UDINE. Il caso di Roberto Antonione agita il Pdl. Il deputato, ex coordinatore di Fi, ha annunciato d’essere pronto a lasciare il gruppo parlamentare del Pdl – che significa un voto in meno alla Camera in una maggioranza già precaria – se in settimana non ci sarà una svolta politica. Che per Antonione, ma anche per il senatore del Pdl Ferruccio Saro, per Claudio Scajola e Beppe Pisanu, significa un passo indietro del premier e un governo di larghe intese. Ieri sera in un lungo ufficio di presidenza nazionale del partito di maggioranza relativa si è discusso anche di Antonione. Il segretario politico del Pdl, Angelino Alfano, non ha fatto nomi e cognomi, ma il messaggio è stato chiaro.
«C’è una congiura contro di noi – ha affermato Alfano – per attirare una decina di deputati e tentare un governo del ribaltone, ma per farlo hanno tempo fino a Natale perché poi l’unica alternativa all’attuale governo è il voto elezioni anticipato a marzo o aprile». Antonione però è stato nominato, da Silvio Berlusconi. Che si è detto ottimista sul recupero del deputato, fiducioso sulla possibilità di ricucire lo strappo con il suo “fedelissimo”.
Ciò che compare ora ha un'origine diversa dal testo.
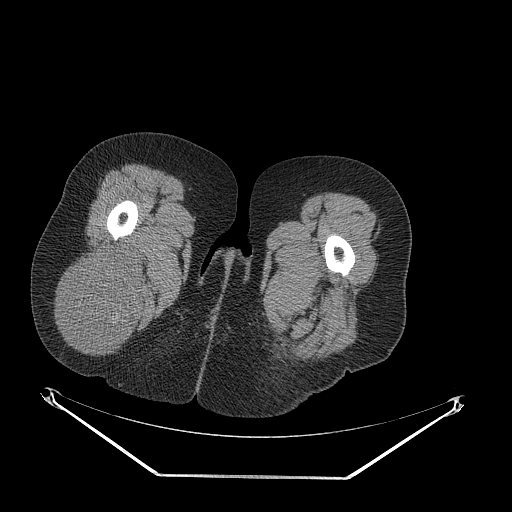
CT of an extremity soft-tissue mass (from a PET/CT study), one axial slice. Position 44 of 257 along the scan axis. 140 kVp. Soft-tissue window (W 400 / L 40 HU). 3.75 mm slice thickness. 512 × 512 image matrix, field of view 500 × 500 mm. Female patient. From the clinical record (not read from this slice): histological type: synovial sarcoma; grade: intermediate; site of the primary tumour: right buttock.
Annotated regions visible in this slice (expert contour drawn on MRI and transferred to this co-registered scan by the dataset authors):
- gross tumour volume including surrounding oedema: box from (x=62, y=247) to (x=147, y=348) px
- gross tumour volume (mass): (x=62, y=247)–(x=147, y=348)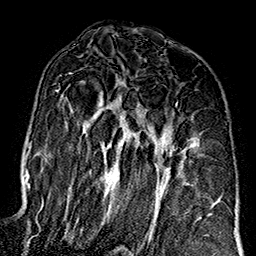
Breast MRI (dynamic contrast-enhanced), one axial slice. Slice 92 of 160 in the series (ordered by position). Cropped to one breast. Dynamic contrast-enhanced series, time point 2 of 7 at this slice position (early post-contrast). 1.5 T. TE 2.7 ms, TR 5.1 ms. 256 × 256 image matrix, field of view 178 × 178 mm. Female patient.
Structures marked on this image (semi-automatic segmentation, software-assisted and operator-edited):
- enhancing-tissue mask used for the functional tumour volume (all voxels passing the contrast-enhancement thresholds inside the analysis volume; usually the tumour): bounding box (x1, y1, x2, y2) in pixels: (56, 75, 209, 236)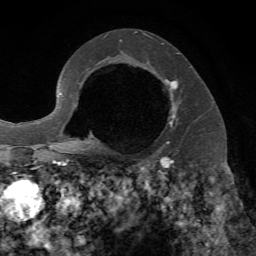
Breast MRI, one axial slice. Slice 46 of 72 in the series (ordered by position). Cropped to one breast. Dynamic contrast-enhanced series, time point 2 of 7 at this slice position (early post-contrast). 1.5 T. TE 4.2 ms, TR 8.7 ms. 2.2 mm slice thickness. 256 × 256 image matrix, field of view 180 × 180 mm. Female patient.
Outlined on this slice (semi-automatic segmentation, software-assisted and operator-edited):
- enhancing-tissue mask used for the functional tumour volume (all voxels passing the contrast-enhancement thresholds inside the analysis volume; usually the tumour): bounding box [x1, y1, x2, y2] px = [165, 79, 178, 144]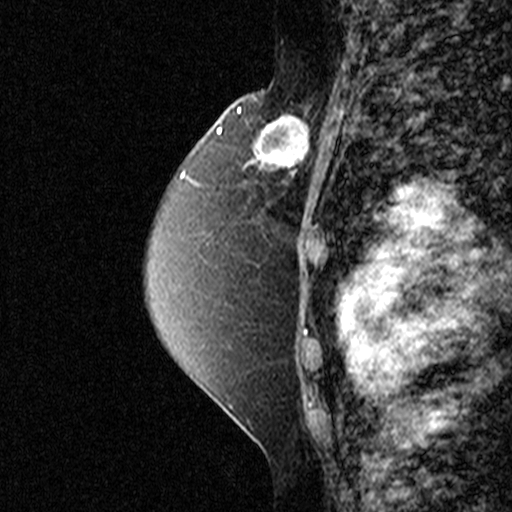
Breast MRI (dynamic contrast-enhanced), one sagittal slice; position 29 of 44 along the scan axis; dynamic contrast-enhanced study with each time point stored as its own series, time point 2 of 3 at this slice position (early post-contrast, ordered by acquisition time); 1.5 T; TE 4.5 ms, TR 11 ms; 3 mm slice thickness; 512 × 512 image matrix, field of view 200 × 200 mm. Patient: female, 49 years. From the clinical record (not read from this slice): setting: breast cancer imaged before/during neoadjuvant chemotherapy; receptor status: triple-negative.
Structures marked on this image (semi-automatically segmented with operator editing):
- analysis volume of interest (the breast-tissue region the enhancement analysis was run in; not a lesion): bounding box [x1, y1, x2, y2] px = [245, 100, 335, 197]
- tumour enhancement mask (voxels above the 90 % enhancement threshold inside the analysis volume of interest): [256, 114, 311, 183]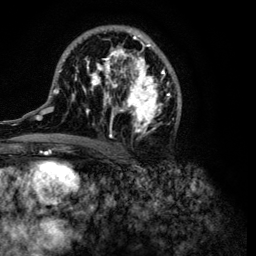
Breast MRI (dynamic contrast-enhanced), one axial slice; slice 61 of 134 in the series (ordered by position); cropped to one breast; dynamic contrast-enhanced series, time point 2 of 6 at this slice position (early post-contrast); 3 T; TE 4.2 ms, TR 7.9 ms; 256 × 256 image matrix. Female patient.
Outlined on this slice (semi-automatic segmentation, software-assisted and operator-edited):
- enhancing-tissue mask used for the functional tumour volume (all voxels passing the contrast-enhancement thresholds inside the analysis volume; usually the tumour): box from (x=32, y=28) to (x=182, y=149) px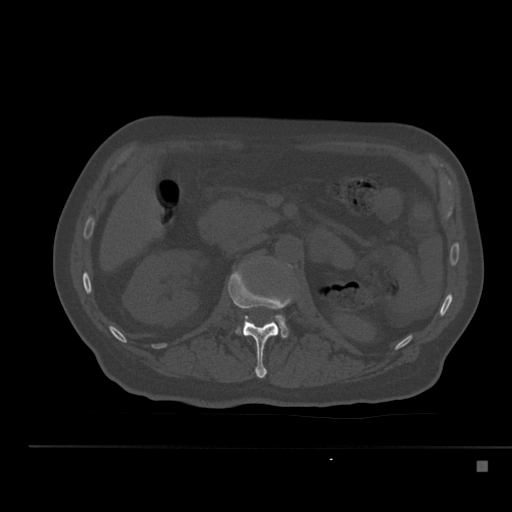
CT including the spine, one axial slice. Slice 202 of 517 in the series (ordered by position). Reconstruction kernel Br40s. Bone window (W 1800 / L 400 HU). 1.5 mm slice thickness. 512 × 512 image matrix. Patient: male, 70 years. From the clinical record (not read from this slice): primary cancer: renal; vertebrae with lytic lesions (as recorded): T4, T6, T10, T12, L3, L4, L5.
Structures marked on this image (semi-automatically segmented with operator editing):
- L1 vertebra: box from (x=228, y=268) to (x=293, y=378) px
- L2 vertebra: (x=236, y=315)–(x=288, y=338)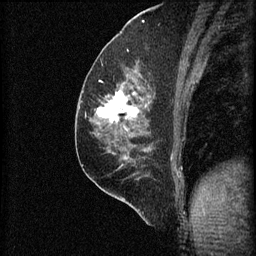
Breast MRI (dynamic contrast-enhanced), one sagittal slice; slice 33 of 60 in the series (ordered by position); 3 images stored at this slice position (order not interpretable as contrast timing); 1.5 T; TE 4.2 ms, TR 8.2 ms; 2 mm slice thickness; 256 × 256 image matrix, field of view 180 × 180 mm. Patient: female, 59 years.
Outlined on this slice (semi-automatic segmentation, software-assisted and operator-edited):
- analysis volume of interest (the breast-tissue region the enhancement analysis was run in; not a lesion): bounding box (x1, y1, x2, y2) in pixels: (92, 74, 154, 131)
- tumour enhancement mask (voxels above the 70 % enhancement threshold inside the analysis volume of interest): (97, 80, 141, 123)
Ma non basta. Altre defezioni sembrano vicine. «Sono gli uomini veri che fanno la differenza. E, in questo momento – ha detto ieri il deputato Pdl Maurizio Paniz (noto in Friuli per aver difeso Elvo Zornitta nel caso Unabomber) –, sono critico con Berlusconi per aver portato una commistione fra pubblico e privato che non va bene. Berlusconi ha messo molte persone in posti per i quali non erano all’altezza». Per il deputato, quindi, il premier nel 2013 non è ricandidabile. «Non perché non abbia dato molto all’Italia, ma perché – ha spiegato Paniz – ha perso il consenso popolare dato che la commistione pubblico privato lo ha danneggiato in maniera superiore ai crediti maturati». Una soluzione Paniz la intravede: salire al Colle per un governo proposto dal centro-destra. E per questo compito Paniz candida il sottosegretario Gianni Letta.
«È – ha confermato il deputato – la persona che riesce a coagulare un percorso di consensi molto forte, utilizzando per un anno e mezzo il massimo delle energie di questa maggioranza. Ma secondo me Berlusconi non accetterà perché ritiene, giustamente, di aver dato un contributo fondamentale per tenere insieme tutte le componenti. Ma io ritengo – ha concluso Paniz – che un segnale di discontinuità a un anno e mezzo dalle elezioni, mantenendo salda questa maggioranza, potrebbe rappresentare un’evoluzione positiva».